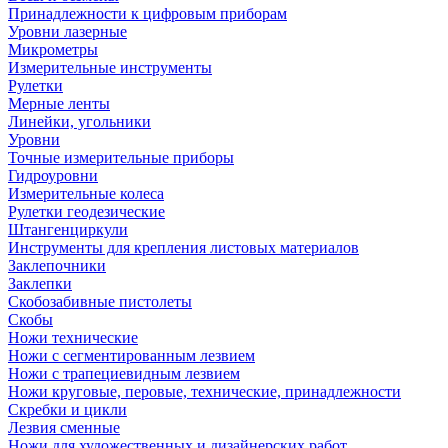
Принадлежности к цифровым приборам
Уровни лазерные
Микрометры
Измерительные инструменты
Рулетки
Мерные ленты
Линейки, угольники
Уровни
Точные измерительные приборы
Гидроуровни
Измерительные колеса
Рулетки геодезические
Штангенциркули
Инструменты для крепления листовых материалов
Заклепочники
Заклепки
Скобозабивные пистолеты
Скобы
Ножи технические
Ножи с сегментированным лезвием
Ножи с трапециевидным лезвием
Ножи круговые, перовые, технические, принадлежности
Скребки и цикли
Лезвия сменные
Ножи для художественных и дизайнерских работ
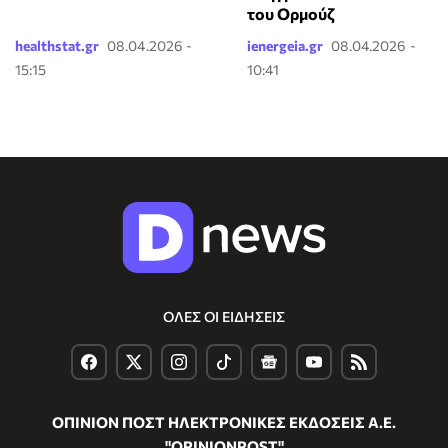
του Ορμούζ
healthstat.gr
08.04.2026 -
ienergeia.gr
08.04.2026 -
15:15
10:41
ΟΛΕΣ ΟΙ ΕΙΔΗΣΕΙΣ
ΟΠΙΝΙΟΝ ΠΟΣΤ ΗΛΕΚΤΡΟΝΙΚΕΣ ΕΚΔΟΣΕΙΣ Α.Ε.
"OPINIONPOST"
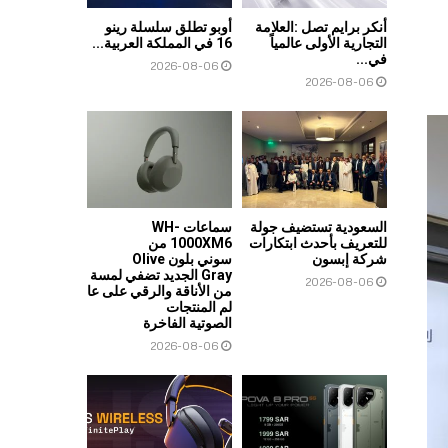
أنكر برايم تصل :العلامة
أوبو تطلق سلسلة رينو
التجارية الأولى عالمياً
16 في المملكة العربية...
في...
2026-08-06
2026-08-06
السعودية تستضيف جولة
سماعات WH-
للتعريف بأحدث ابتكارات
1000XM6 من
شركة إبسون
سوني بلون Olive
Gray الجديد تضفي لمسة
2026-08-06
من الأناقة والرقي على عا
لم المنتجات
الصوتية الفاخرة
2026-08-06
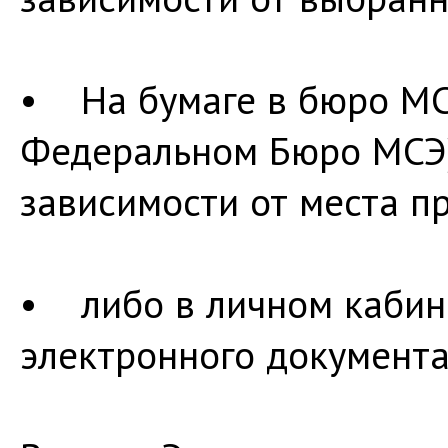
• На бумаге в бюро МС
Федеральном Бюро МСЭ)
зависимости от места п
• либо в личном кабин
электронного документа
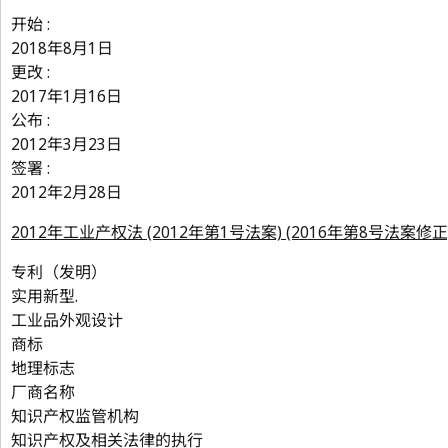
开始 :
2018年8月1日
更改 :
2017年1月16日
公布 :
2012年3月23日
签署 :
2012年2月28日
2012年工业产权法 (2012年第1号法案) (2016年第8号法案修正
专利（发明）
实用新型.
工业品外观设计
商标
地理标志
厂商名称
知识产权监管机构
知识产权及相关法律的执行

• EXERCISE
Give back, word for word, the lines from the one with "Линейки, угольники" to the end of the records above, and no pictures.

• ANSWER TO THIS PROBLEM
Линейки, угольники
Уровни
Точные измерительные приборы
Гидроуровни
Измерительные колеса
Рулетки геодезические
Штангенциркули
Инструменты для крепления листовых материалов
Заклепочники
Заклепки
Скобозабивные пистолеты
Скобы
Ножи технические
Ножи с сегментированным лезвием
Ножи с трапециевидным лезвием
Ножи круговые, перовые, технические, принадлежности
Скребки и цикли
Лезвия сменные
Ножи для художественных и дизайнерских работ
του Ορμούζ
healthstat.gr
08.04.2026 -
ienergeia.gr
08.04.2026 -
15:15
10:41
ΟΛΕΣ ΟΙ ΕΙΔΗΣΕΙΣ
ΟΠΙΝΙΟΝ ΠΟΣΤ ΗΛΕΚΤΡΟΝΙΚΕΣ ΕΚΔΟΣΕΙΣ Α.Ε.
"OPINIONPOST"
أنكر برايم تصل :العلامة
أوبو تطلق سلسلة رينو
التجارية الأولى عالمياً
16 في المملكة العربية...
في...
2026-08-06
2026-08-06
السعودية تستضيف جولة
سماعات WH-
للتعريف بأحدث ابتكارات
1000XM6 من
شركة إبسون
سوني بلون Olive
Gray الجديد تضفي لمسة
2026-08-06
من الأناقة والرقي على عا
لم المنتجات
الصوتية الفاخرة
2026-08-06
• На бумаге в бюро МС
Федеральном Бюро МСЭ)
зависимости от места п
• либо в личном кабин
электронного документа
开始 :
2018年8月1日
更改 :
2017年1月16日
公布 :
2012年3月23日
签署 :
2012年2月28日
2012年工业产权法 (2012年第1号法案) (2016年第8号法案修正
专利（发明）
实用新型.
工业品外观设计
商标
地理标志
厂商名称
知识产权监管机构
知识产权及相关法律的执行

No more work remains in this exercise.